O que fazer
#1 Responda, com base no trecho, às perguntas abaixo:
(a) Quantos deputados titulares e quantos suplentes foram destituídos?
(b) Em que data serão as eleições mencionadas?
(c) Com qual partido contava o somozismo?
#2 Diga se cada afirmação abaixo está de acordo com o trecho, citando as palavras dele que decidem a questão:
(a) Os deputados destituídos foram eleitos em 2011 pelo PLI.
(b) O PLI histórico fez acordo com Somoza.
(c) A corrupção pública diminuiu.
#3 Transcreva do trecho, sem mudar nada, a parte que vai de "Essa aparente vantagem" até "corrupção da política.".

[Trecho]

Anulados os direitos políticos democráticos e sem oposição, não existe nenhum vestígio do pluralismo que manda a Constituição.
Carlos F. Chamorro, Confidencial
(jornalista nicaraguense)
trad. Daniel Lopes
A destituição ilegal de dezesseis deputados titulares e doze suplentes eleitos em 2011 pelo opositor Partido Liberal Independente (PLI) representa o preâmbulo do novo sistema político que se pretende institucionalizar nas eleições de seis de novembro. Assim como o somozismo com o Partido Liberal Nacionalista e seu sistema de “minorias congeladas”, o orteguismo está instituindo sua própria versão de um regime de partido hegemônico com a Frente Sandinista de Libertação Nacional e seu bando de colaboracionistas. Ambos pertencem à mesma raça de “sanguessugas” do erário público. A diferença é que a ditadura dinástica anterior só podia contar com um partido parasita para dar aparência de formalidade democrática eleitoral – o PLI histórico nunca pactuou com Somoza –, enquanto que Daniel Ortega e a FSLN dispõem de um amplo leque de micropartidos satélites: PLC, PLI, PC, APRE e vários outros.
Essa aparente vantagem significa apenas que a corrupção pública e a degeneração da classe política agora se multiplicaram. O que, paradoxalmente, conspira contra a sobrevivência do orteguismo, pois sua própria cúpula familiar, seu entorno empresarial e as possibilidades de manter e expandir sua base social dependem cada vez mais de um sistema que está podre desde a raiz, tendo como sustento a corrupção da política.

[/Trecho]
[Listagem fornecida]

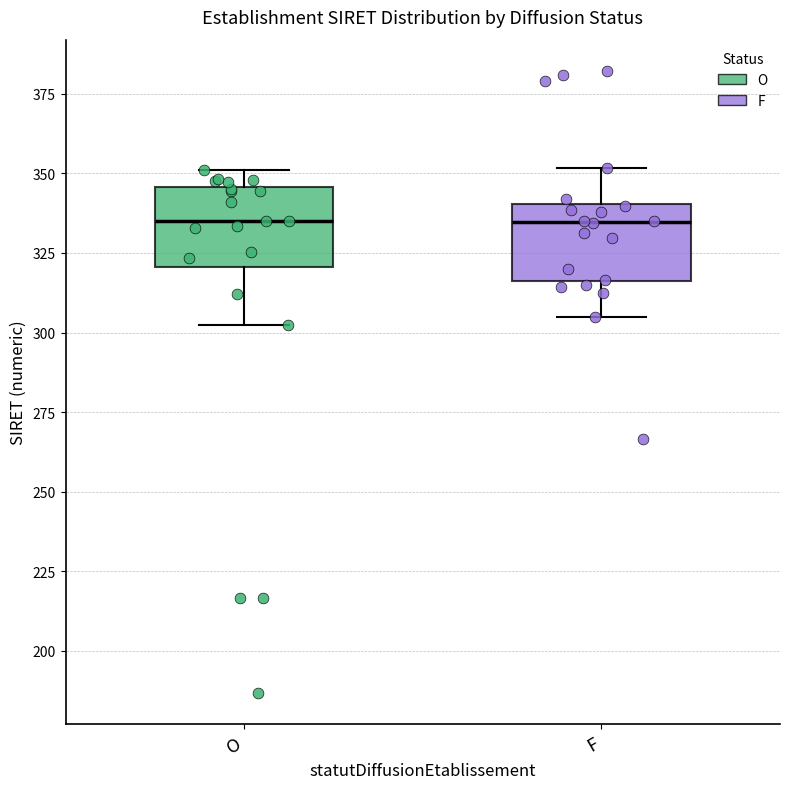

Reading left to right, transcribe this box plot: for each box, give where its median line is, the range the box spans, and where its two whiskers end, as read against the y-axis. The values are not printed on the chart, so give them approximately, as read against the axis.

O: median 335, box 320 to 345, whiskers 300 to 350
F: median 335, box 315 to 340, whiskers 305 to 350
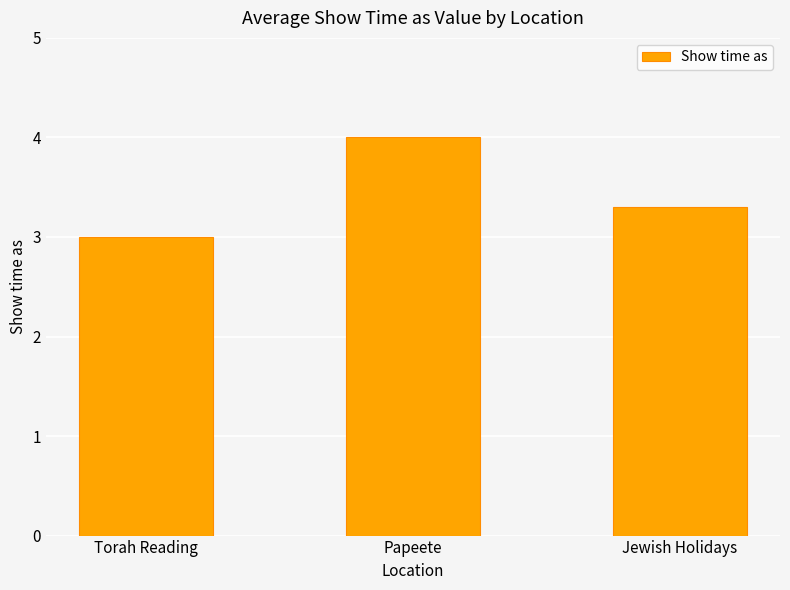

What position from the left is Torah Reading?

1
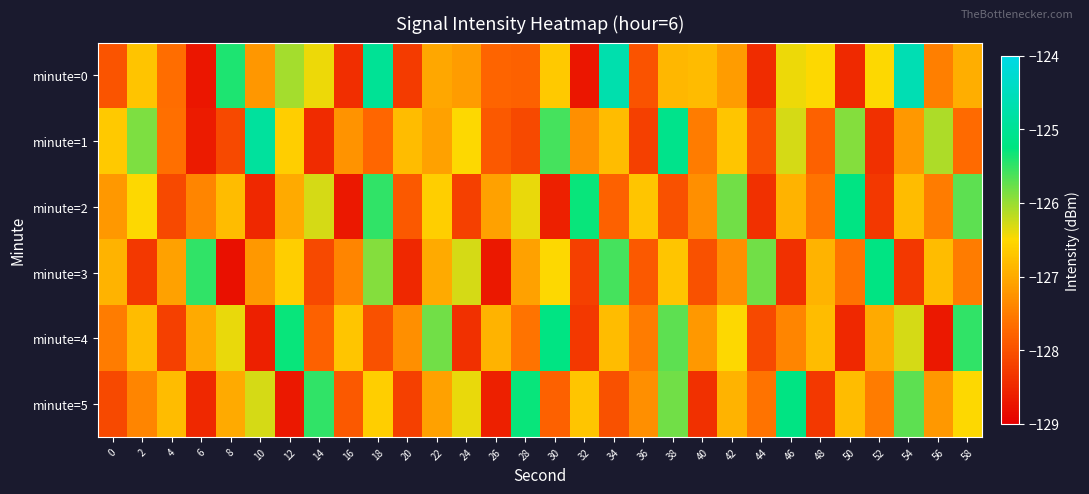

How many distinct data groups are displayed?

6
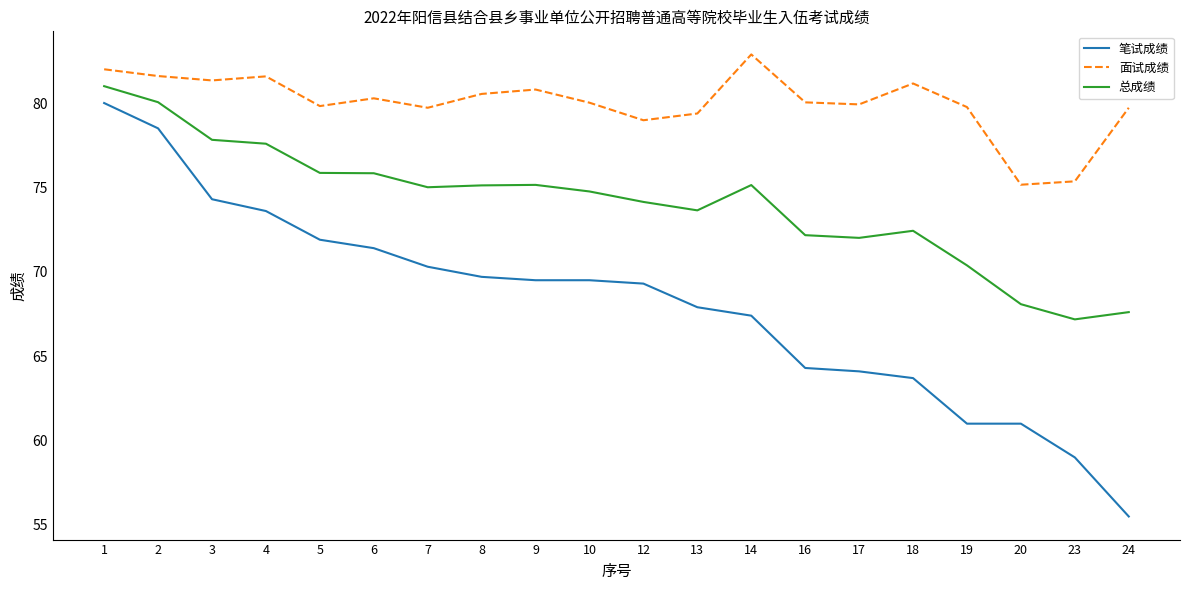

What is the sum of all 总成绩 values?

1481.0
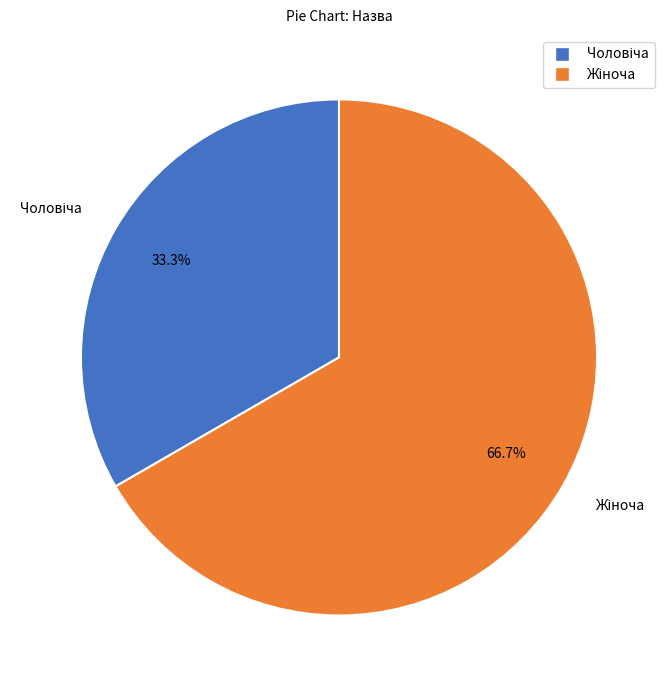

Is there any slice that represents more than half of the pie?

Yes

[/Listagem fornecida]

Respostas em ordem
#1
(a) Dezesseis titulares e doze suplentes.
(b) Em seis de novembro.
(c) Com o Partido Liberal Nacionalista.

#2
(a) Sim: "dezesseis deputados titulares e doze suplentes eleitos em 2011 pelo opositor Partido Liberal Independente (PLI)".
(b) Não: "o PLI histórico nunca pactuou com Somoza".
(c) Não: "a corrupção pública e a degeneração da classe política agora se multiplicaram".

#3
Essa aparente vantagem significa apenas que a corrupção pública e a degeneração da classe política agora se multiplicaram. O que, paradoxalmente, conspira contra a sobrevivência do orteguismo, pois sua própria cúpula familiar, seu entorno empresarial e as possibilidades de manter e expandir sua base social dependem cada vez mais de um sistema que está podre desde a raiz, tendo como sustento a corrupção da política.